Once the type is resolved, the ServiceDispatcher will dispatch a MessageHandlerFactory, if available, to a MessageHandlerTaskRunner. This task runner has the following trait:

pub trait MessageHandlerTaskRunner {
    fn execute(
        &self,
        message_handler_factory: &dyn MessageHandlerFactory<
            MessageHandler = Box<dyn MessageHandler<Message = Vec<u8>>>,
        >,
        sender_factory: &dyn MessageSenderFactory<Vec<u8>>,
        to_service: FullyQualifiedServiceId,
        from_service: FullyQualifiedServiceId,
        message: Vec<u8>,
    ) -> Result<(), InternalError>;
}

In order to support multi-threaded implementations, the task runner trait takes a MessageHandlerFactory instance. In this way, the ServiceDispatcher never directly executes a MessageHandler instance.

Note that the ServiceDispatcher operates using handlers that take messages of type Vec<u8>. Via the trait adapter pattern, all MessageHandlerFactory instances should be transformable via the appropriate Converter implementation.

Integration with Existing Handlers

An instance of the ServiceDispatcher will be provided to the existing CircuitDirectMessageHandler. This general dispatch handler, implementing the trait found in splinter::network::dispatch, will determine if a message for a given circuit may be dispatched to a service that implements the MessageHandler trait, or forwarded on to the old pseudo-peer-style services.

In order to determine if a message can be handled by the ServiceDispatcher, it will provide a method

impl ServiceDispatcher {
    pub fn is_routable(&self, service_id: &FullyQualifiedServiceId)
        -> Result<bool, InternalError>
    {
       // omitted
    }
}

This allows the caller, in this case CircuitDirectMessageHandler to know if it should even attempt to dispatch the message to be handled by a MessageHandler or to forward it.

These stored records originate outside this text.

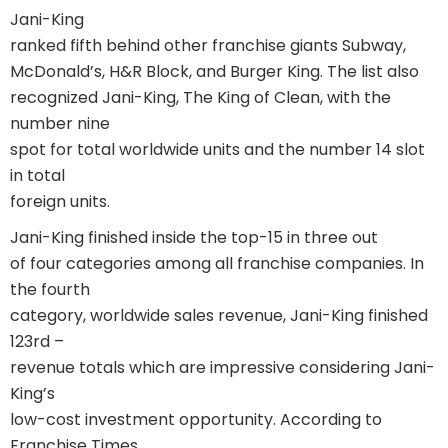
Jani-King
ranked fifth behind other franchise giants Subway,
McDonald’s, H&R Block, and Burger King. The list also
recognized Jani-King, The King of Clean, with the
number nine
spot for total worldwide units and the number 14 slot
in total
foreign units.
Jani-King finished inside the top-15 in three out
of four categories among all franchise companies. In
the fourth
category, worldwide sales revenue, Jani-King finished
123rd –
revenue totals which are impressive considering Jani-
King’s
low-cost investment opportunity. According to
Franchise Times,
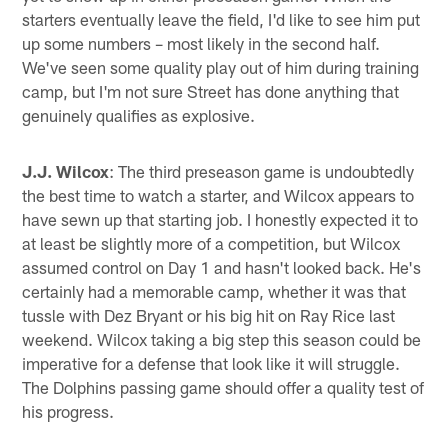
starters eventually leave the field, I'd like to see him put
up some numbers – most likely in the second half.
We've seen some quality play out of him during training
camp, but I'm not sure Street has done anything that
genuinely qualifies as explosive.
J.J. Wilcox
: The third preseason game is undoubtedly
the best time to watch a starter, and Wilcox appears to
have sewn up that starting job. I honestly expected it to
at least be slightly more of a competition, but Wilcox
assumed control on Day 1 and hasn't looked back. He's
certainly had a memorable camp, whether it was that
tussle with Dez Bryant or his big hit on Ray Rice last
weekend. Wilcox taking a big step this season could be
imperative for a defense that look like it will struggle.
The Dolphins passing game should offer a quality test of
his progress.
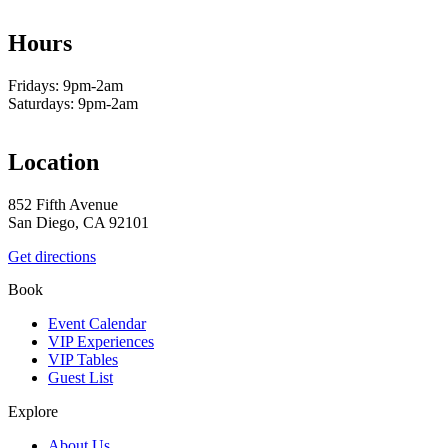
Hours
Fridays: 9pm-2am
Saturdays: 9pm-2am
Location
852 Fifth Avenue
San Diego, CA 92101
Get directions
Book
Event Calendar
VIP Experiences
VIP Tables
Guest List
Explore
About Us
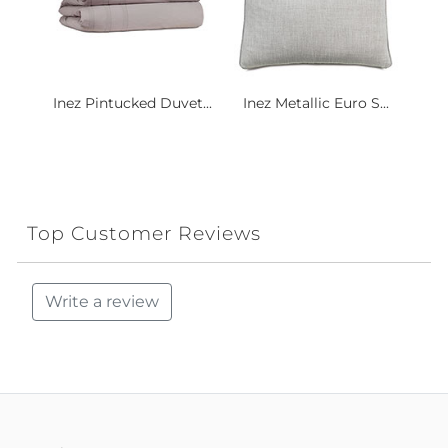
Inez Pintucked Duvet...
Inez Metallic Euro S...
Top Customer Reviews
Write a review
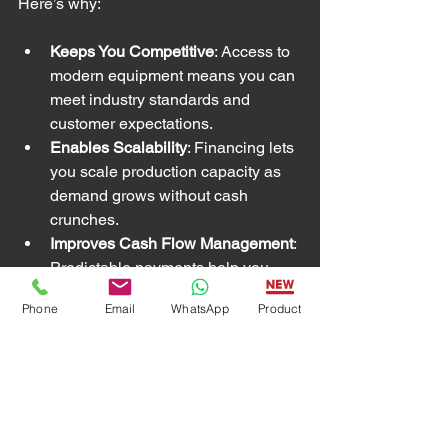
Here’s why:
Keeps You Competitive
: Access to 
modern equipment means you can 
meet industry standards and 
customer expectations.
Enables Scalability
: Financing lets 
you scale production capacity as 
demand grows without cash 
crunches.
Improves Cash Flow Management
: 
Predictable payments help you 
budget and plan for other 
Phone
Email
WhatsApp
Product
investments.
Builds Business Credit
: Timely 
payments improve your credit 
profile, unlocking better financing 
in the future.
Supports Innovation
: You can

If the message is routable by the ServiceDispatcher, the following method will be called:

impl ServiceDispatcher {
    pub fn dispatch(
        &self,
        to_service: FullyQualifiedServiceId,
        from_service: FullyQualifiedServiceId,
        message: Vec<u8>,
    ) -> Result<(), InternalError> {
         // omitted
    }
}

Prior Art

Splinter’s original service implementation combined several concepts into a single trait, including message handling.

Unresolved Questions

When services are externalized, it is not entirely clear how the service dispatcher will forward the messages. The most likely solution is that a MessageHandler implementation will act as a remote proxy to the externalized service message handler, though the exact details of how those will be externalized has yet to be determined.